═════ EXERCISE PASSAGE

That's right, people. I'ma start talkin' about Heroclix.
What is this "Heroclix," you ask? Well, it's been around for about a decade, and you should have seen booster packs hanging behind the counter at your local comic shop, so if you don't know, you need to pay more attention. Some have called it a simplified version of Warhammer, others have called it "chess with superheroes." Me, I call it a must-have money-suck, an extremely addictive game of infinite variations all based around our beloved comic book industry. You collect a bunch of figures with game stats on a clicking dial that changes as they take damage, build teams out of them and fight your friends, and it leads to awesome moments like Red Ghost and the Super-Apes taking out Earth-2 Superman if you play it right.

══════════

■ **WORK REQUEST 1**
List every comic book character that the Heroclix text names.
■ **WORK REQUEST 2**
According to the Heroclix text, how long has the game been around?
■ **WORK REQUEST 3**
Copy the Heroclix text from "That's right, people." to "play it right.".
Answer from the Heroclix text alone.

═════ DATA EXCERPTS

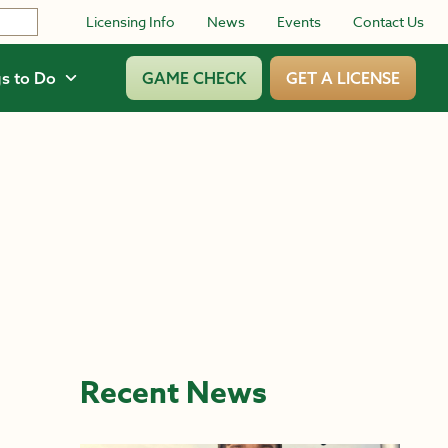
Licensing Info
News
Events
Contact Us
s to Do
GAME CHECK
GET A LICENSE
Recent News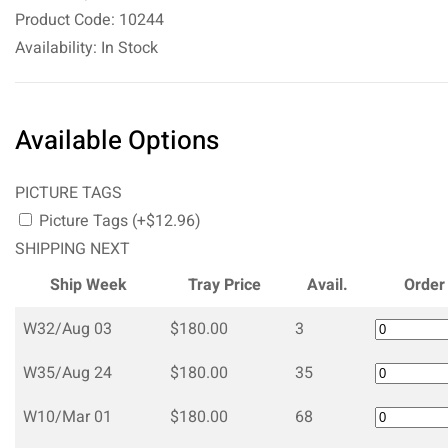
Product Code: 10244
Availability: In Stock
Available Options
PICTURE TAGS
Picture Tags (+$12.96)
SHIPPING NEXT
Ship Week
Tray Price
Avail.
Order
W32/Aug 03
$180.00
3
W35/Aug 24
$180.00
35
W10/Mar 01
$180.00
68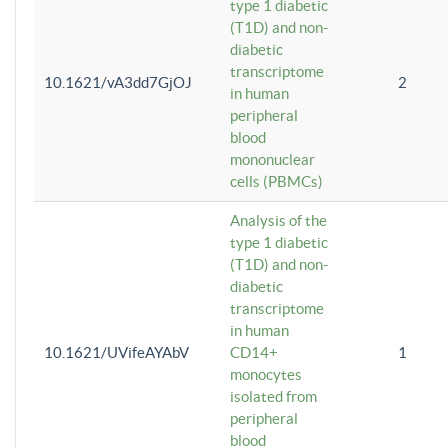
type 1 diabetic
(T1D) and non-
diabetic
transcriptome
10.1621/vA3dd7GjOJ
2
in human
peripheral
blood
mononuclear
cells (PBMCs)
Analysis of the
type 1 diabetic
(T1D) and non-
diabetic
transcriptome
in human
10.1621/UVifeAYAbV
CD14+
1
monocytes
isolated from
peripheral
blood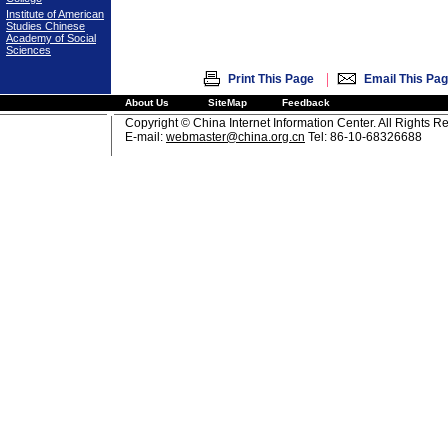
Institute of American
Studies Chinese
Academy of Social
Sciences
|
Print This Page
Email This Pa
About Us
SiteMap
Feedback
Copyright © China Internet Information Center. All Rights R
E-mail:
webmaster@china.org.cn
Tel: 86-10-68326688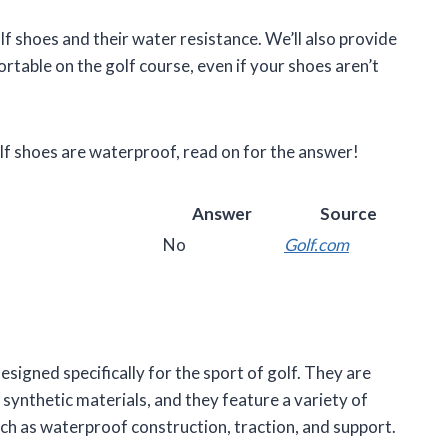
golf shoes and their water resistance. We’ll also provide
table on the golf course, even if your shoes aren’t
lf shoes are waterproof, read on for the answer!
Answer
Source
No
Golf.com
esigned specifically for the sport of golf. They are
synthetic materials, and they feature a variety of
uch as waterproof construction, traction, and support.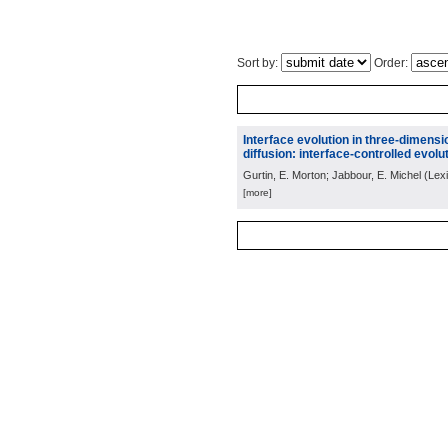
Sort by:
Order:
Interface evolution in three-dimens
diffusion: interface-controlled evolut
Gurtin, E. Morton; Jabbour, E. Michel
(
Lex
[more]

══════════
═════ DATA EXCERPTS

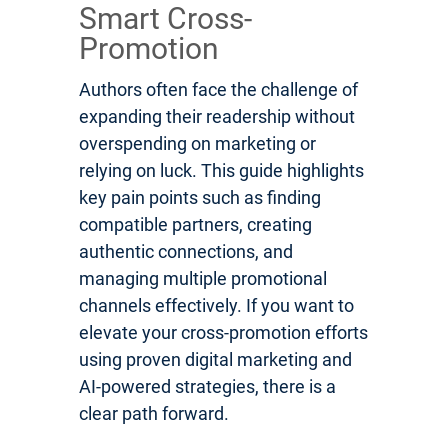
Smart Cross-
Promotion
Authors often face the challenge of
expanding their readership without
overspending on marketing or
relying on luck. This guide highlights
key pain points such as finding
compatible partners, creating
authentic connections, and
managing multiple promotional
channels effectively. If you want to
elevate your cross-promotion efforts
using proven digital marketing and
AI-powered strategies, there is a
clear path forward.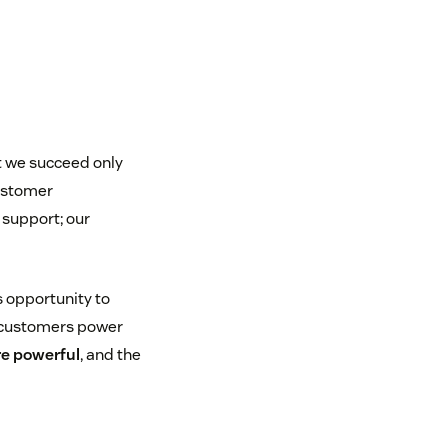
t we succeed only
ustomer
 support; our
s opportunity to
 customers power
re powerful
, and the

══════════

■ **RESPONSE BOX 1**
Red Ghost, the Super-Apes, and Earth-2 Superman.

■ **RESPONSE BOX 2**
About a decade.

■ **RESPONSE BOX 3**
That's right, people. I'ma start talkin' about Heroclix.
What is this "Heroclix," you ask? Well, it's been around for about a decade, and you should have seen booster packs hanging behind the counter at your local comic shop, so if you don't know, you need to pay more attention. Some have called it a simplified version of Warhammer, others have called it "chess with superheroes." Me, I call it a must-have money-suck, an extremely addictive game of infinite variations all based around our beloved comic book industry. You collect a bunch of figures with game stats on a clicking dial that changes as they take damage, build teams out of them and fight your friends, and it leads to awesome moments like Red Ghost and the Super-Apes taking out Earth-2 Superman if you play it right.